Method	Method details	Robustness	Model
KF	Simple to be implemented, only those sensor’s output can be used, that results in Gaussian form output. It can be applied to systems with know initial state. Can only be applied to linear problems.	Low against changes of parameters	Kinematic
EKF	It is simple to be implemented, stable, and able to deal with nonlinear input and measurement noise. The high computational effort required in the definition of the Jacobian matrices suffer from the intrinsic linearization errors.	High against input and measurement noise.	Dynamic—linear or non-linear
IS	VSA estimated by fusing data from IS and GPS. It typically suffers from accumulated error, not good for indoor because of GPS signal weak coverage.	High robustness against changes of conditions, but low against measurement noise.	Kinematic
SMO	VSA estimated using this observer in its linear or non-linear form, according to the type of vehicle model adopted. SMO features a faster convergence speed than EKF because it does not need to deal with massive matrix computation.	High robustness to model uncertainty and system noise	Dynamic—both linear and non-linear
CS	Estimates wheel slippage from motor current. Works only in the direction of motion, but not laterally, and it requires some knowledge of the terrain.	High against changes in parameters	Kinematic
RL+LHE	Simple to implement, robust, stable, deal with input and measurement noise, suitable for both indoor and outdoor. Independent of the number of WMR’s Wheels and shape.
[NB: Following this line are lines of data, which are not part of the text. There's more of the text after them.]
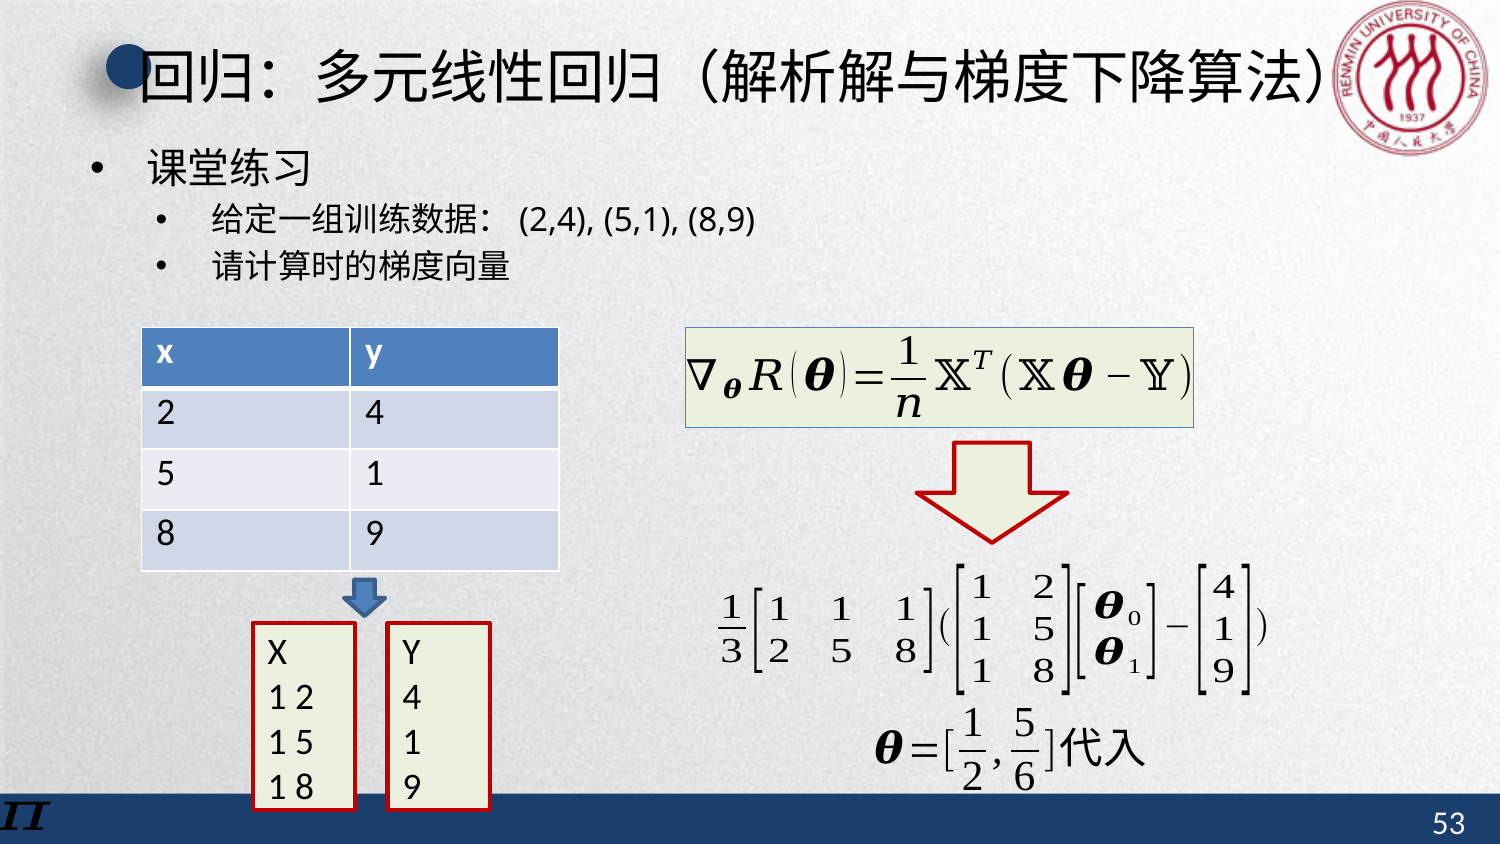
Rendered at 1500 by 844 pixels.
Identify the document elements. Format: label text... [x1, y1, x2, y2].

table_cell 8 [142, 511, 349, 570]
picture [0, 0, 1500, 793]
text_box [342, 577, 388, 618]
table_cell 2 [142, 391, 349, 448]
table_header x [142, 328, 349, 386]
text_box [914, 440, 1070, 545]
table_header y [351, 328, 558, 386]
table_cell 1 [351, 450, 558, 509]
table_cell 9 [351, 511, 558, 570]
text_box X 1 2 1 5 1 8 [251, 621, 357, 812]
title 回归：多元线性回归（解析解与梯度下降算法） [75, 33, 1425, 116]
table_cell 4 [351, 391, 558, 448]
text_box Y 4 1 9 [385, 621, 492, 812]
table_cell 5 [142, 450, 349, 509]
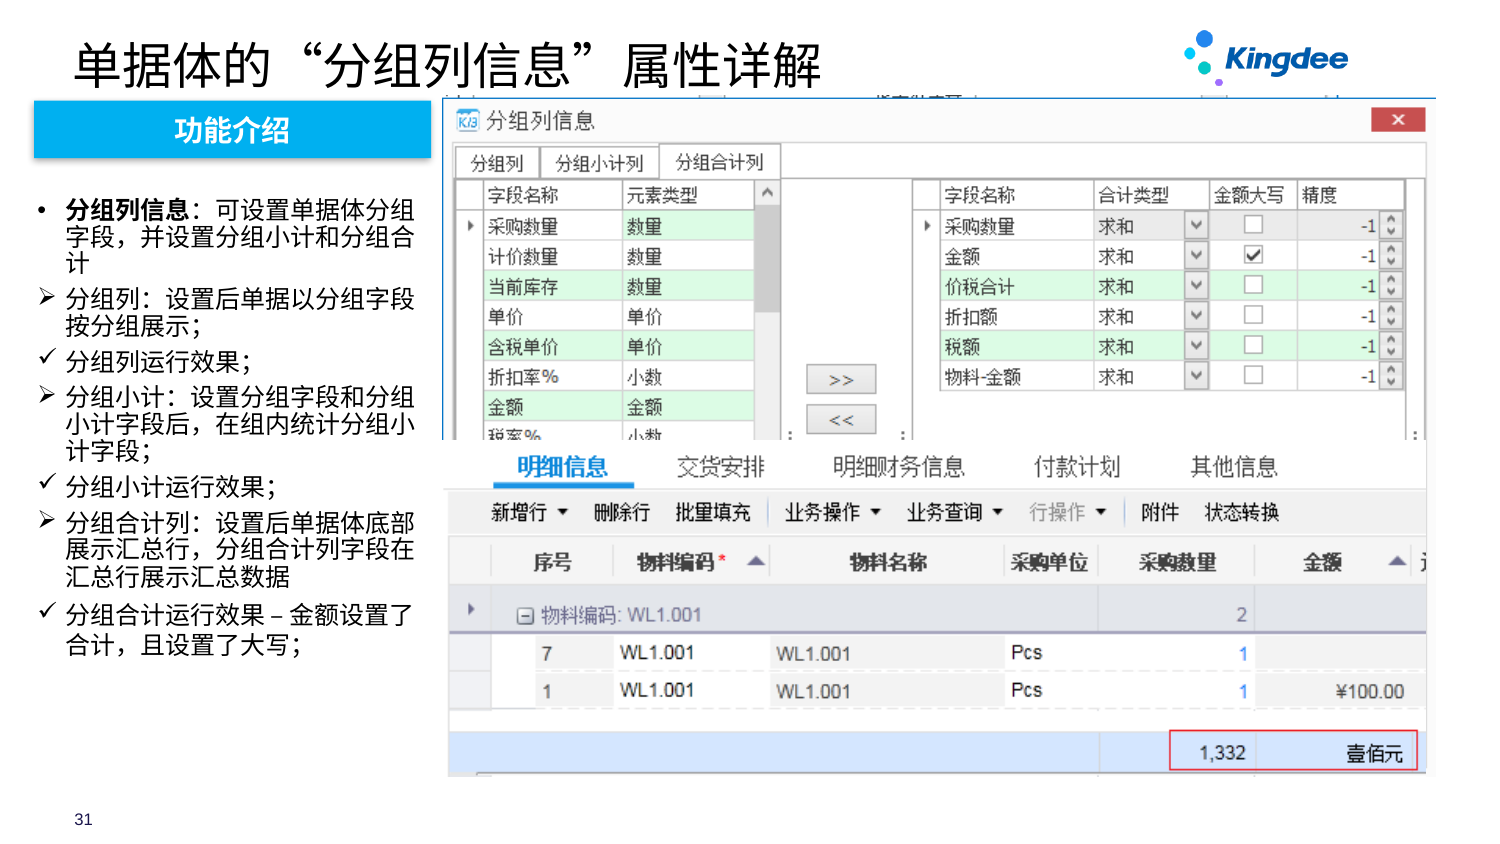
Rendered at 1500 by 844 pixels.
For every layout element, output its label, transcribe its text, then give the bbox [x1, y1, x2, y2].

text_box 功能介绍 [33, 100, 432, 159]
text_box 分组列信息：可设置单据体分组字段，并设置分组小计和分组合计 分组列：设置后单据以分组字段按分组展示； 分组列运行效果； 分组小计：设置分组字段和分组小计字段后，在组内统计分组小计字段； 分组小计运行效果； 分组合计列：设置后单据体底部展示汇总行，分组合计列字段在汇总行展示汇总数据 分组合计运行效果 – 金额设置了合计，且设置了大写； [22, 190, 436, 668]
picture [442, 95, 1436, 777]
title 单据体的“分组列信息”属性详解 [72, 33, 1452, 121]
Not suffer from accumulated error.	High robustness to model uncertainty and system noise.	Both linear and non-linear

shows that our proposed method outperforms many state of the art methods in many aspects.

5. Conclusions

An attempt is made to quantify the distance and angular noise effect on the performance of PF. The results show the minimal effect of distance noise while the exponential effect of angular noise on the PF performance. Reinforcement Learning (RL) and Location-based Heading Estimation (LHE) are proposed for mitigating angular noise effect on Particle Filter (PF) localization performance, in a drift-prone environment. Heading of the Wheeled Mobile Robot (WMR) was estimated from the noisy location information provided by the Real-Time Location System (RTLS) using trilateration, and the current weighted mean of the PF by using RL and LHE. The estimated heading was then used to improve the localization performance of the PF in the presence of angular noise. By using the proposed solutions, angular noise caused by the slip can be implicitly incorporated into the PF location estimation. This is a very robust algorithm for the environment with robot wheel slip on a slippery or sandy ground, and a robot with noisy steering systems. The algorithm can incorporate both linear and non-linear angular noise of any magnitude. Furthermore, an algorithm is proposed for WMR’s wheel slip estimation and compensation by using the desired path information and PF location estimation. A DecaWave based ranging system is proposed, which benefits from the advantages of UWB radio communication, such as low power consumption, robustness in the multipath padding environments, and long-ranging. This ranging system is a good solution for resources-constrained robots in the indoor environment. Simulation results show that the PF localization performance in the presence of angular noise that results from the WMR’s wheels slip is significantly improved by application of the above two methods. Simulation results also show that wheel lateral slip can be accurately estimated from the PF location estimation and desired path information. Lateral slip information can be used to make decisions for moving WMR back toward the desired path.